I have an Access database containing information about people (employee profiles and related information). The front end has a single console-like interface that modifies one type of data at a time (such as academic degrees from one form, contact information from another). It is currently linked to multiple back ends (one for each type of data, and one for the basic profile information). All files are located on a network share and many of the back ends are encrypted.
The reason I have done that is that I understand that MS Access has to pull the entire database file to the local computer in order to make any queries or updates, then put any changed data back on the network share. My theory is that if a person is changing a telephone number or address (contact information), they would only have to pull/modify/replace the contact information database, rather than pull a single large database containing contact information, projects, degrees, awards, etc. just to change one telephone number, thus reducing the potential for locked databases and network traffic when multiple users are accessing data.

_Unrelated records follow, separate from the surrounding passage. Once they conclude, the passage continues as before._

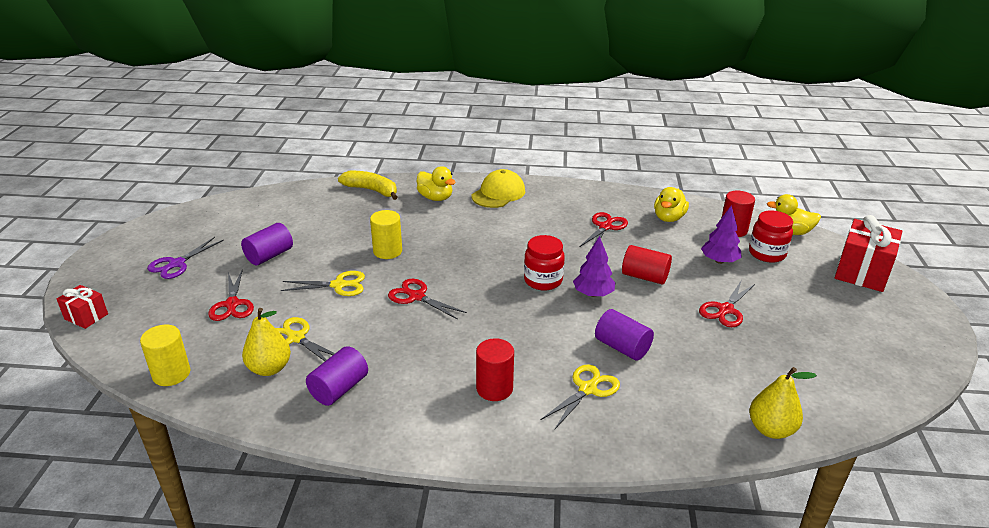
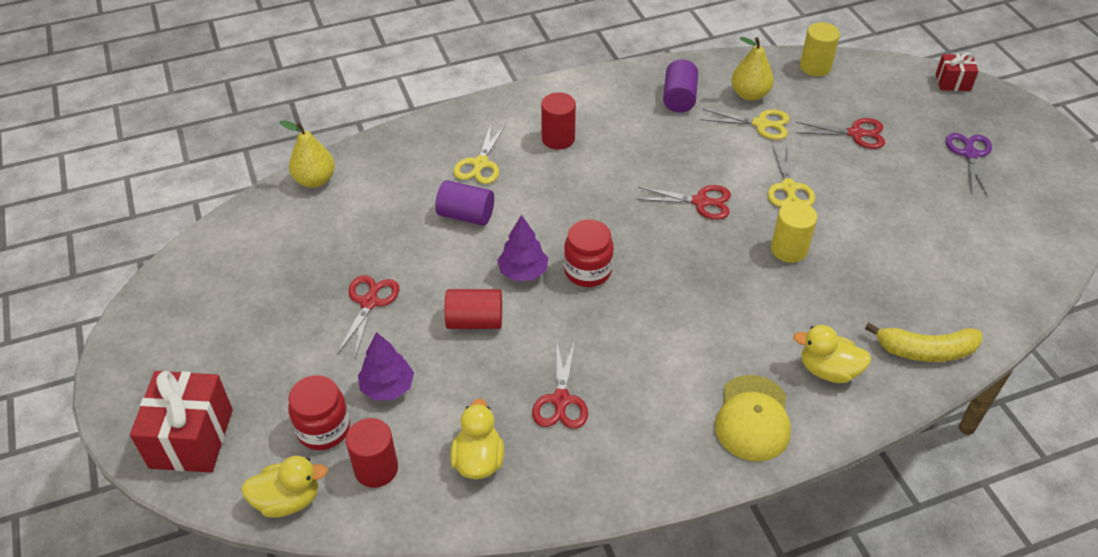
camera: 155 degrees right, 15 degrees up
(232, 304) = (855, 134): red scissors -> red scissors turned 135 degrees clockwise
(269, 256) = (900, 196): purple cylinder -> none
(338, 285) = (788, 187): yellow scissors -> yellow scissors turned 60 degrees counterclockwise

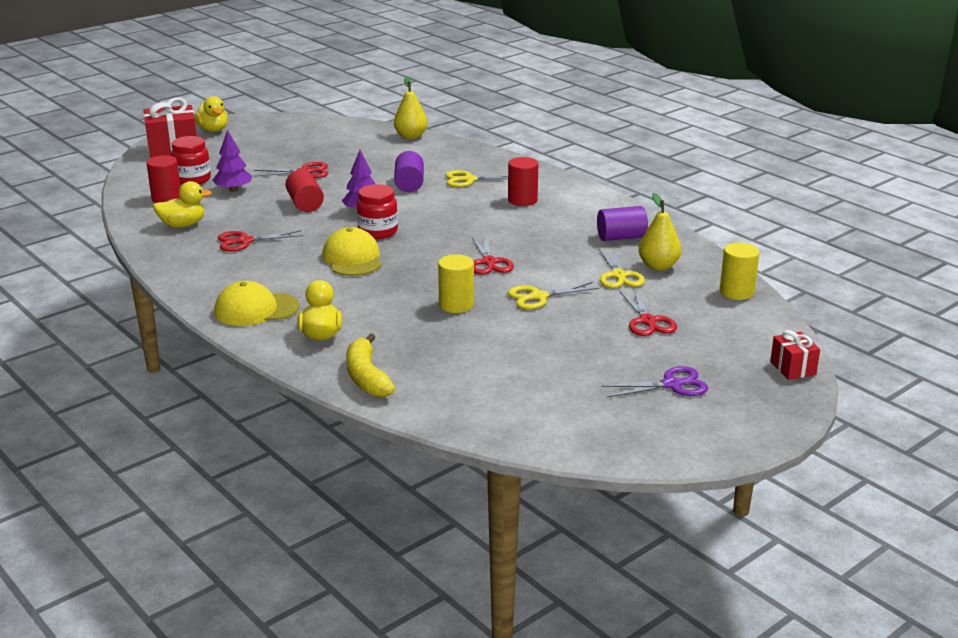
camera: 70 degrees right, 20 degrees down
(288, 500) = (136, 181): yellow duck -> yellow duck (213, 130)
(650, 307) = (352, 258): none -> yellow cap

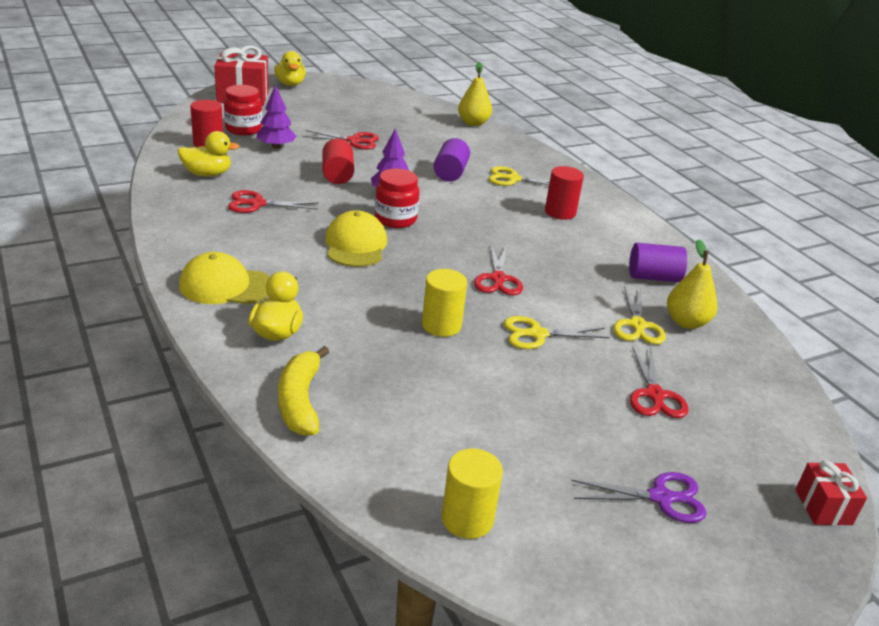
camera: 10 degrees right, 5 degrees up
(736, 292) = (771, 376): yellow cylinder -> yellow cylinder (467, 519)

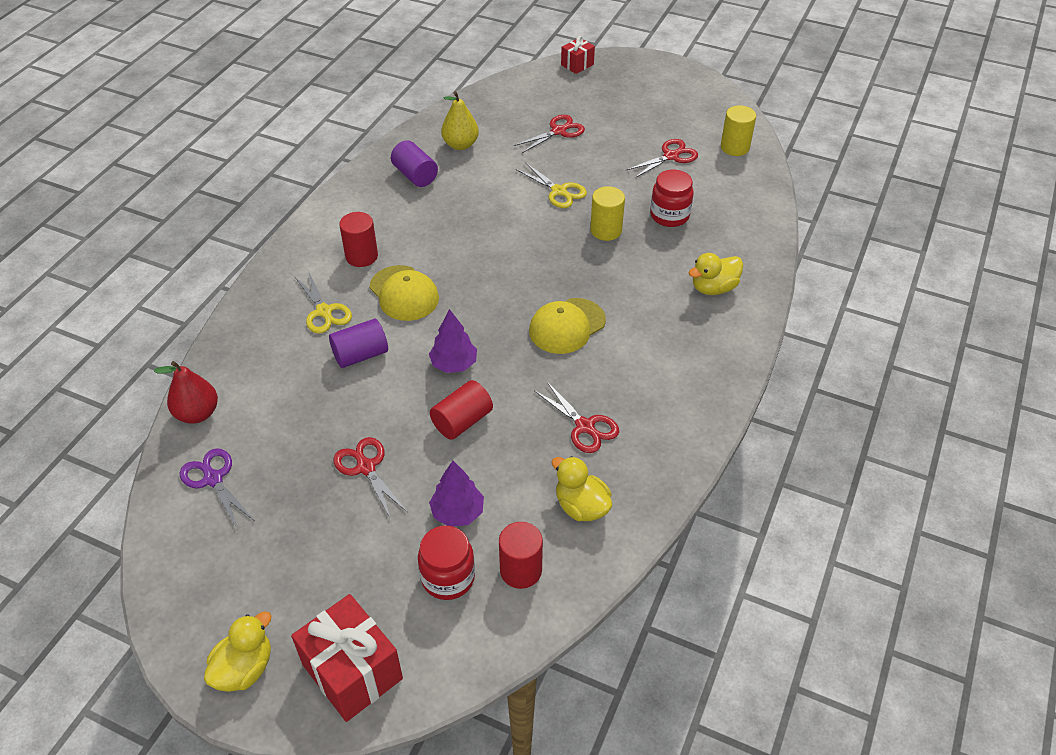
camera: 125 degrees left, 15 degrees up
(225, 286) = (708, 347): yellow cap -> yellow cap (404, 293)
(300, 401) = (749, 239): yellow banana -> none
(395, 219) = (497, 332): red jar -> red jar (669, 216)
(473, 123) = (197, 413): yellow pear -> red pear
(498, 279) = (515, 236): red scissors -> red scissors (671, 156)
(637, 325) = (492, 160): yellow scissors -> none
(661, 497) = (638, 105): purple scissors -> purple scissors (213, 479)

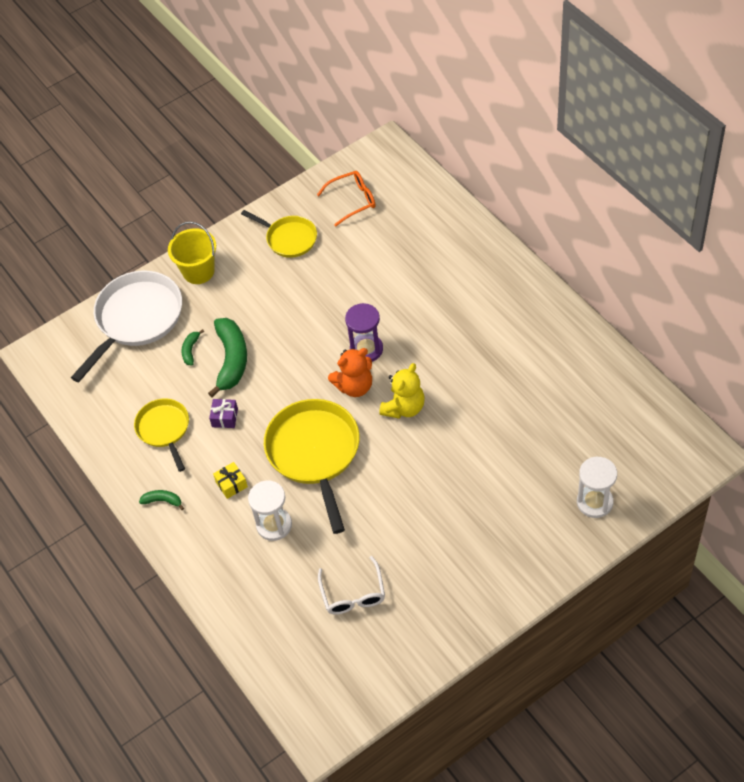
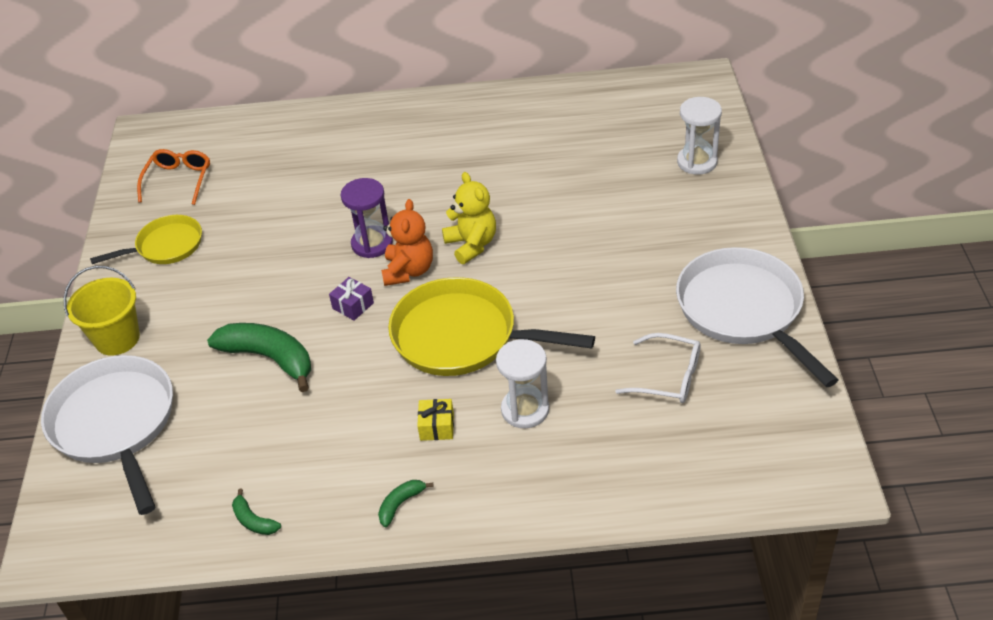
camera: 60 degrees left, 10 degrees down
(164, 429) = (301, 461): yellow pan -> none
(191, 350) = (216, 390): green banana -> green banana (254, 520)
(225, 418) = (341, 396): purple gift -> purple gift (353, 305)
(447, 610) = (743, 310): none -> white pan

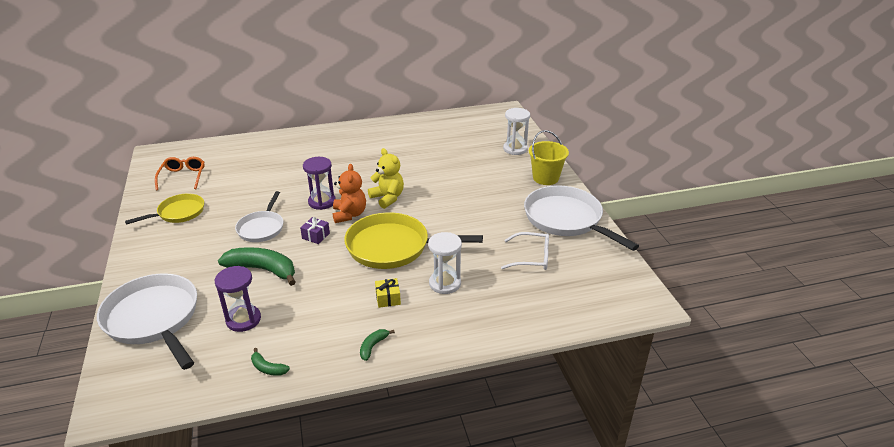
camera: 15 degrees left, 10 degrees down
(117, 338) = (149, 268): yellow bucket -> yellow bucket (545, 178)
(232, 439) = (243, 319): none -> purple hourglass
(278, 284) = (262, 228): none -> white pan

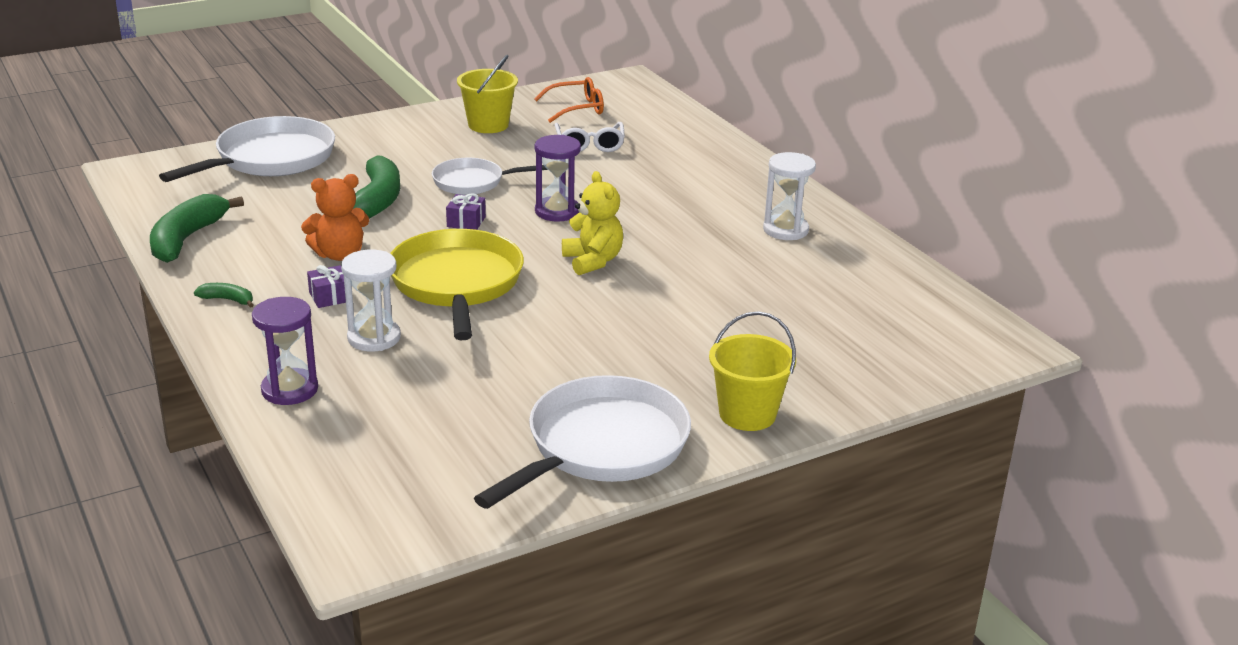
camera: 75 degrees right, 5 degrees down
(178, 213) = (488, 125): yellow pan -> yellow bucket
(243, 319) = (274, 208): purple hourglass -> purple hourglass (290, 389)
(268, 368) = (187, 239): green banana -> green banana, size x2.13
(349, 214) = (531, 237): orange teddy bear -> orange teddy bear (339, 254)
(387, 198) = (593, 261): yellow teddy bear -> yellow teddy bear turned 60 degrees counterclockwise
(388, 298) = (330, 297): yellow gift -> purple gift
(515, 149) = (845, 370): white hourglass -> white hourglass (785, 230)
(531, 257) = (464, 413): white glasses -> white glasses (589, 144)

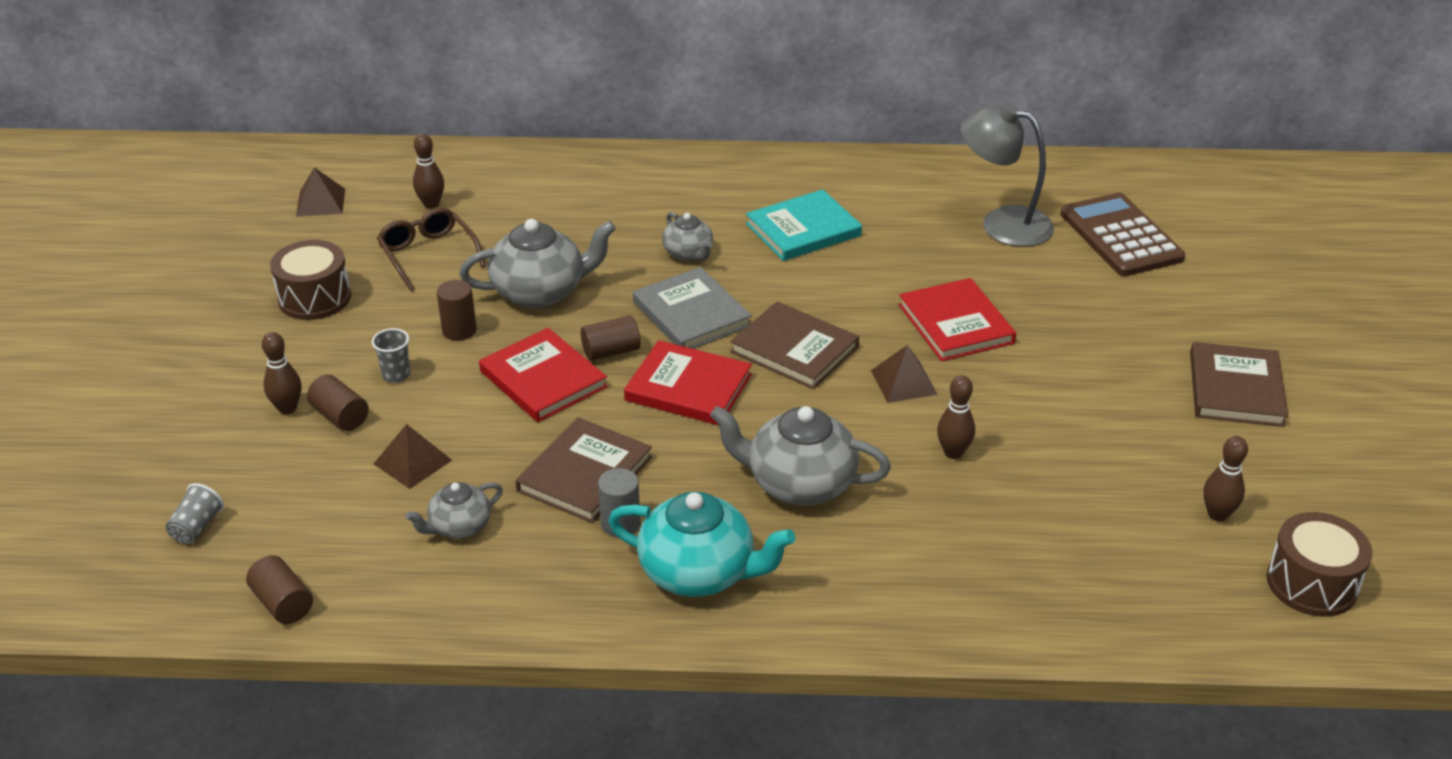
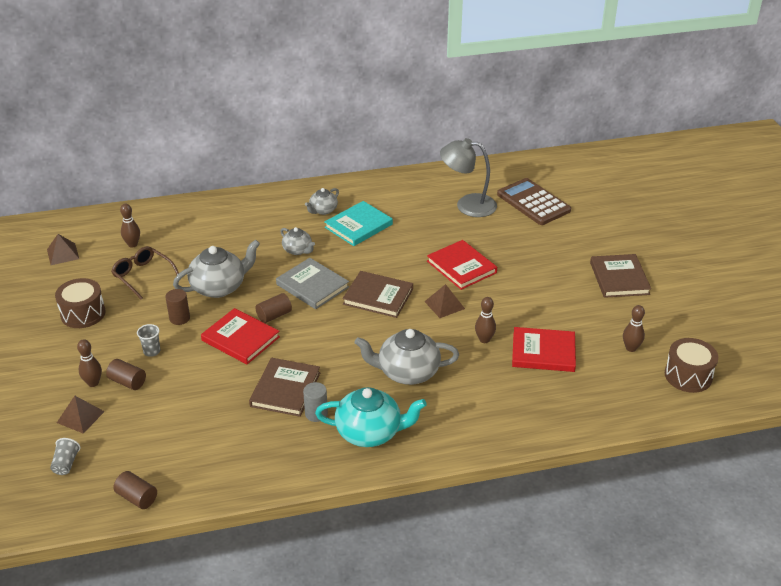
camera: 15 degrees left, 0 degrees up
(412, 462) = (182, 401): brown pyramid -> brown pyramid (80, 417)
(459, 526) = (224, 433): grey teapot -> grey teapot (323, 210)
(688, 387) = (326, 329): red book -> red book (543, 352)

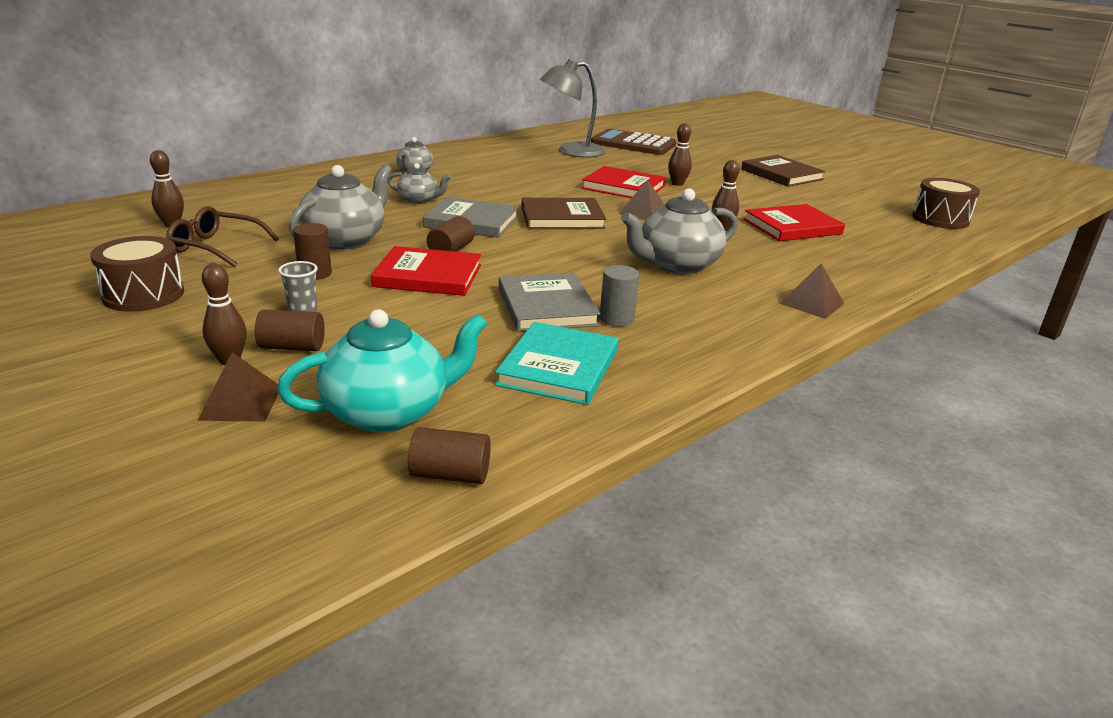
camera: 30 degrees left, 10 degrees down
(63, 254) = (56, 247): brown pyramid -> brown pyramid (812, 303)
(66, 464) = (266, 468): grey cup -> none
(285, 389) = (547, 306): brown book -> grey book
(358, 226) = (471, 176): turquoise book -> turquoise book (558, 367)
(370, 432) = (706, 320): turquoise teapot -> turquoise teapot (388, 412)
(631, 348) = (864, 211): brown bowling pin -> brown bowling pin (677, 184)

Is this a sane conclusion? Do I misunderstand a great deal? Am I missing something else?
I realize there is the consideration of overhead with each file, but I don't know how great the impact is. If I were to consolidate the back ends, there is also the potential benefit of being able to let Access handle referential integrity for cascading deletes, etc., rather than coding for that...
I'd appreciate any thoughts or (reasonably valid) criticisms.
This is a common misunderstanding:
MS Access has to pull the entire database file to the local computer in order to make any queries or updates
Consider this query:
SELECT first_name, last_name
FROM Employees
WHERE EmpID = 27;
If EmpID is indexed, the database engine will read just enough of the index to find which table rows match, then read the matching rows. If the index includes a unique constraint (say EmpID is the primary key), the reading will be faster. The database engine doesn't read the entire table, nor even the entire index.
Without an index on EmpID, the engine would do a full table scan of the Employees table --- meaning it would have to read every row from the table to determine which include matching EmpID values.
But either way, the engine doesn't need to read the entire database ... Clients, Inventory, Sales, etc. tables ... it has no reason to read all that data.
You're correct that there is overhead for connections to the back-end database files. The engine must manage a lock file for each database. I don't know the magnitude of that impact. If it were me, I would create a new back-end database and import the tables from the others. Then make a copy of the front-end and re-link to the back-end tables. That would give you the opportunity to examine the performance impact directly.
Seems to me relational integrity should be a strong argument for consolidating the tables into a single back-end.
Regarding locking, you shouldn't ever need to lock the entire back-end database for routine DML (INSERT, UPDATE, DELETE) operations. The database base engine supports more granular locking. Also pessimistic vs. opportunistic locking --- whether the lock occurs once you begin editing a row or is deferred until you save the changed row.
Actually "slow network" could be the biggest concern if slow means a wireless network. Access is only safe on a hard-wired LAN.
Edit: Access is not appropriate for a WAN network environment. See this page by Albert D. Kallal.
ms access is not good to use in local area network nor wide area network which certainly have lower speed. the solution is to use a client server database such as Ms SQL Server or MySQL. Ms SQL Server is much better than My SQL but it is not free. Consider Ms SQL server for large-scale projects. Again I said MS access is only good for 1 computer not for computer network.